Term life insurance provides an affordable way for new parents to have some financial insulation against a worst-case scenario, and disability insurance (which may be available where you work) provides coverage in the event of an extended illness or injury that stops you from doing your job. If you have a Health Savings Account (HSA), you can contribute more per year when you have a child. The maximum annual contribution for a family is currently set at $6,850 (and for the record, the I.R.S. is allowing families to contribute up to $6,900 in 2018).[4]

Draft a will and review beneficiary designations. A will can do more than declare who receives your assets when you die. It can also name a legal guardian for your child in the event both parents pass away. Additionally, you can specify a guardian of your estate in your will, to manage the assets left to a minor child. While you may have named your spouse or partner as the primary beneficiary of your IRA or investment account, you may decide to change that or at least add your child as a contingent beneficiary.[5]

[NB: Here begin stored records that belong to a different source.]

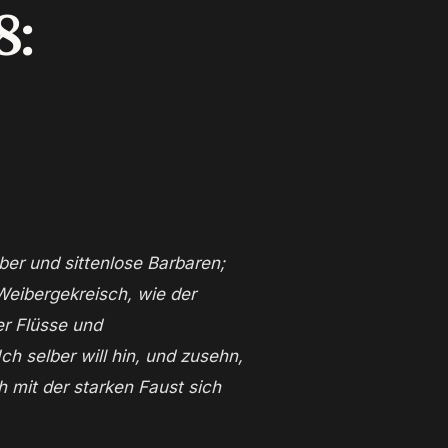
8:
Weibergekreisch, wie der
er Flüsse und
h selber will hin, und zusehn,
 mit der starken Faust sich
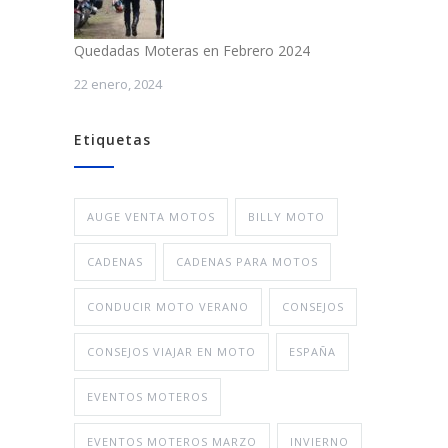
Quedadas Moteras en Febrero 2024
22 enero, 2024
Etiquetas
AUGE VENTA MOTOS
BILLY MOTO
CADENAS
CADENAS PARA MOTOS
CONDUCIR MOTO VERANO
CONSEJOS
CONSEJOS VIAJAR EN MOTO
ESPAÑA
EVENTOS MOTEROS
EVENTOS MOTEROS MARZO
INVIERNO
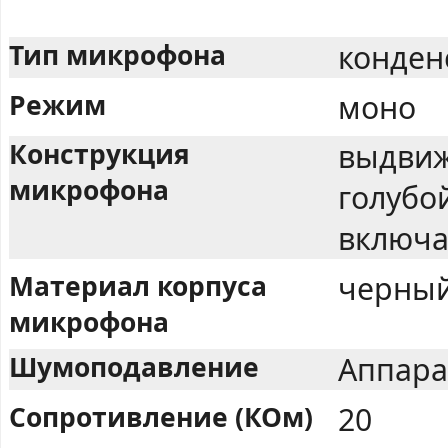
Тип микрофона
конден
Режим
моно
Конструкция
выдвиж
микрофона
голубо
включа
Материал корпуса
черный
микрофона
Шумоподавление
Аппара
Сопротивление (КОм)
20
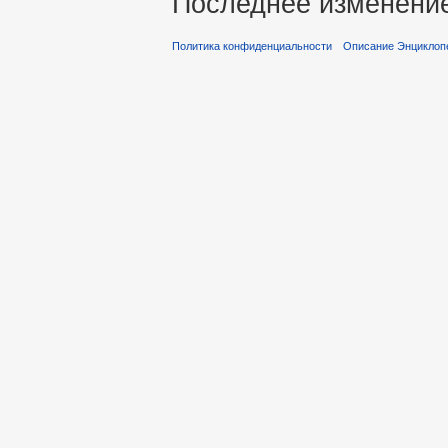
Последнее изменение 
Политика конфиденциальности
Описание Энциклопе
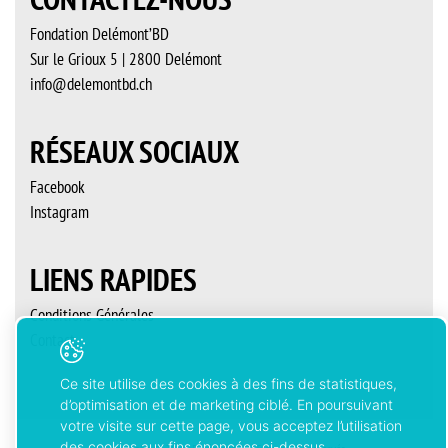
Fondation Delémont’BD
Sur le Grioux 5 | 2800 Delémont
info@delemontbd.ch
RÉSEAUX SOCIAUX
Facebook
Instagram
LIENS RAPIDES
Conditions Générales
Contact
Ce site utilise des cookies à des fins de statistiques,
d’optimisation et de marketing ciblé. En poursuivant
votre visite sur cette page, vous acceptez l’utilisation
des cookies aux fins énoncées ci-dessus.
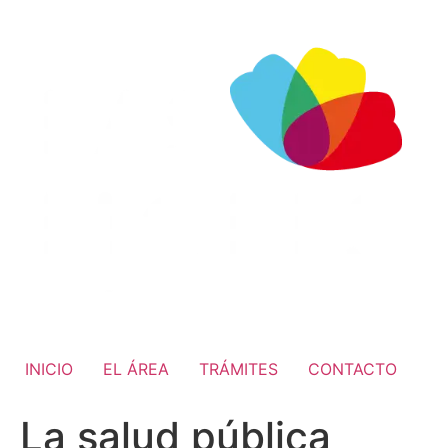
INICIO
EL ÁREA
TRÁMITES
CONTACTO
La salud pública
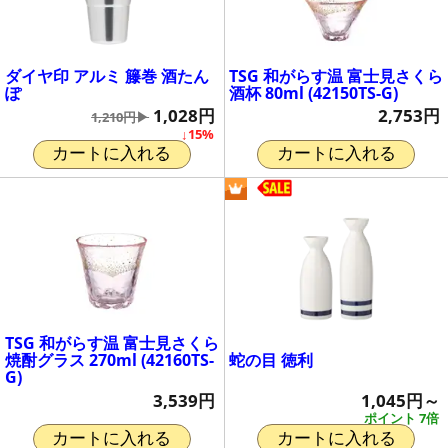
ダイヤ印 アルミ 籐巻 酒たん
TSG 和がらす温 富士見さくら
ぽ
酒杯 80ml (42150TS-G)
1,028円
2,753円
1,210円▶
↓15%
カートに入れる
カートに入れる
TSG 和がらす温 富士見さくら
蛇の目 徳利
焼酎グラス 270ml (42160TS-
G)
1,045円～
3,539円
ポイント 7倍
カートに入れる
カートに入れる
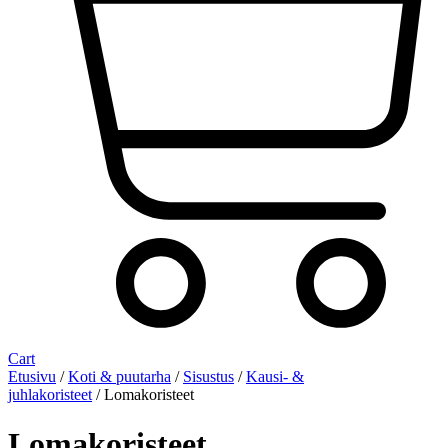
Cart
Etusivu
/
Koti & puutarha
/
Sisustus
/
Kausi- &
juhlakoristeet
/ Lomakoristeet
Lomakoristeet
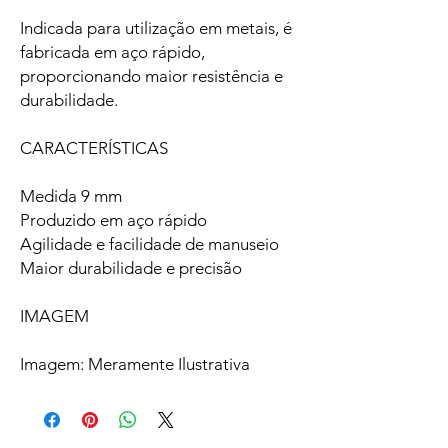
Indicada para utilização em metais, é
fabricada em aço rápido,
proporcionando maior resistência e
durabilidade.
CARACTERÍSTICAS
Medida 9 mm
Produzido em aço rápido
Agilidade e facilidade de manuseio
Maior durabilidade e precisão
IMAGEM
Imagem: Meramente Ilustrativa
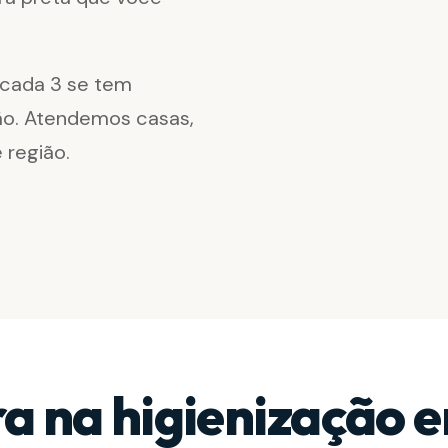
cada 3 se tem
ião. Atendemos casas,
 região.
ra na higienização 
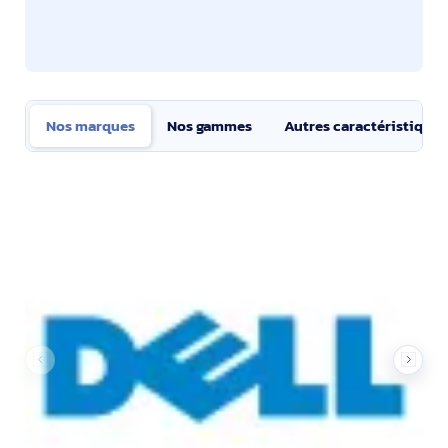
Nos marques
Nos gammes
Autres caractéristiques
Nos marques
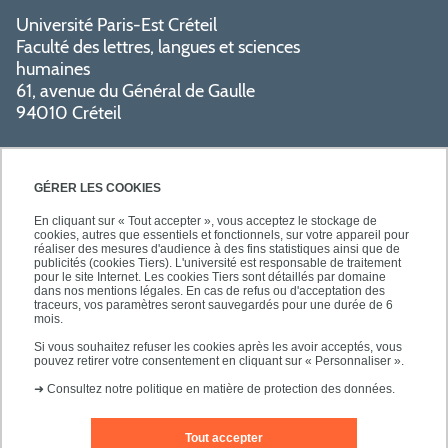
Université Paris-Est Créteil
Faculté des lettres, langues et sciences
humaines
61, avenue du Général de Gaulle
94010 Créteil
GÉRER LES COOKIES
En cliquant sur « Tout accepter », vous acceptez le stockage de
cookies, autres que essentiels et fonctionnels, sur votre appareil pour
réaliser des mesures d'audience à des fins statistiques ainsi que de
PRATIQUE
publicités (cookies Tiers). L'université est responsable de traitement
pour le site Internet. Les cookies Tiers sont détaillés par domaine
dans nos mentions légales. En cas de refus ou d'acceptation des
traceurs, vos paramètres seront sauvegardés pour une durée de 6
NOS FORMATIONS
mois.
Si vous souhaitez refuser les cookies après les avoir acceptés, vous
pouvez retirer votre consentement en cliquant sur « Personnaliser ».
➜
Consultez notre politique en matière de protection des données.
Tout accepter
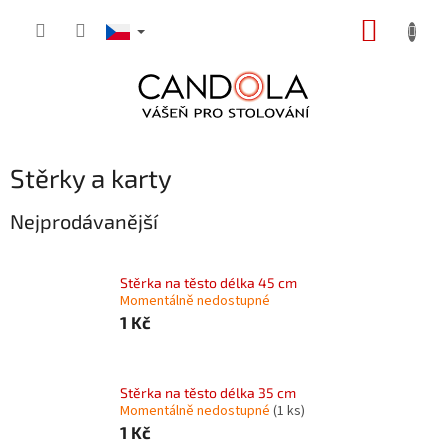
Přejít
NÁKUP
na
obsah
KOŠÍK
Stěrky a karty
Nejprodávanější
Stěrka na těsto délka 45 cm
Momentálně nedostupné
1 Kč
Stěrka na těsto délka 35 cm
Momentálně nedostupné
(1 ks)
1 Kč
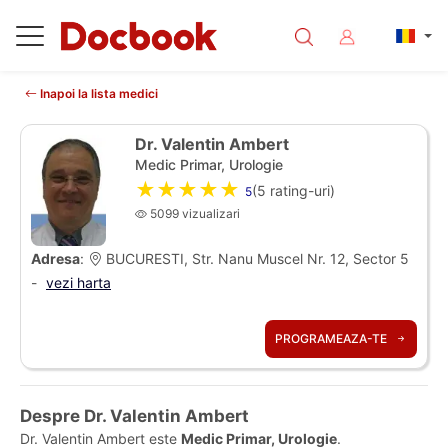
Inapoi la lista medici
Dr. Valentin Ambert
Medic Primar, Urologie
★★★★★
(
5
rating-uri)
5
5099 vizualizari
Adresa
:
BUCURESTI, Str. Nanu Muscel Nr. 12, Sector 5
-
vezi harta
PROGRAMEAZA-TE
Despre Dr. Valentin Ambert
Dr. Valentin Ambert este
Medic Primar, Urologie
.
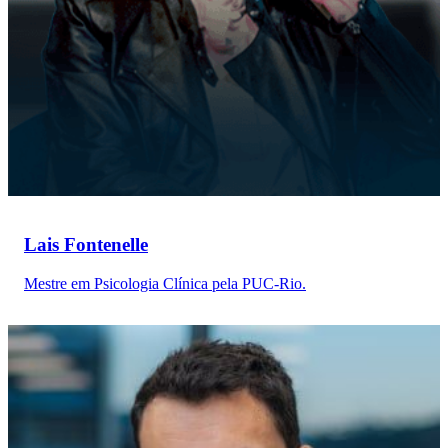
Lais Fontenelle
Mestre em Psicologia Clínica pela PUC-Rio.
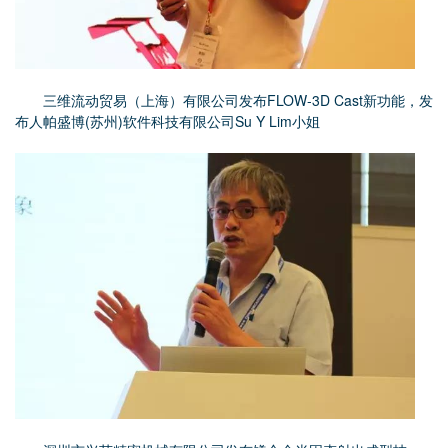
三维流动贸易（上海）有限公司发布FLOW-3D Cast新功能，发
布人帕盛博(苏州)软件科技有限公司Su Y Lim小姐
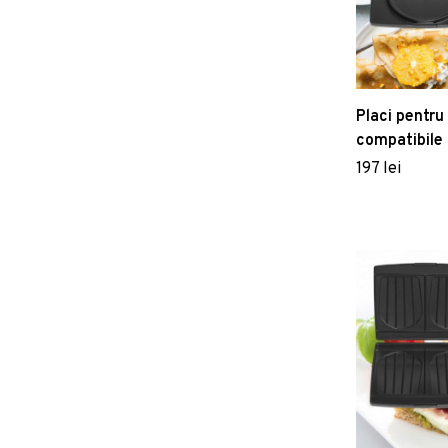
Placi pentru 
compatibile 
FRITEL
197 lei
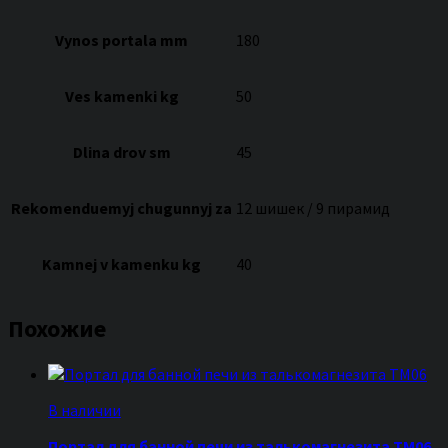
Vynos portala mm
180
Ves kamenki kg
50
Dlina drov sm
45
Rekomenduemyj chugunnyj za
12 шишек / 9 пирамид
Kamnej v kamenku kg
40
Похожие
В наличии
Портал для банной печи из талькомагнезита ТМ06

See if you can save a little for college. The estimated cost of four years at a public university starting in 2036? $184,000, CNBC reports. That may convince you to open a 529 plan or have some other kind of dedicated college savings account with investment options. Most 529 plans require a Social Security number for a beneficiary, so they are commonly started after a child is born, rather than before.[2,6]

Review your withholding status and tax forms. An addition to your family means changes. You may also become eligible for some federal tax breaks, like the Earned Income Tax Credit, the Adoption Tax Credit, the Child Tax Credit, and the Child & Dependent Care Credit.[7]

Keep the big picture in mind. You still need to build retirement savings; you still need to have an emergency fund. Becoming a family might make accomplishing those tasks harder, yet they remain just as important.

After reading all this, you may feel like you need to be a millionaire to raise a child. The fact is, most parents are not millionaires, and they manage. Whether you are wealthy or not, you will want to take care of many or all of these financial and insurance essentials before or after you bring your newborn home.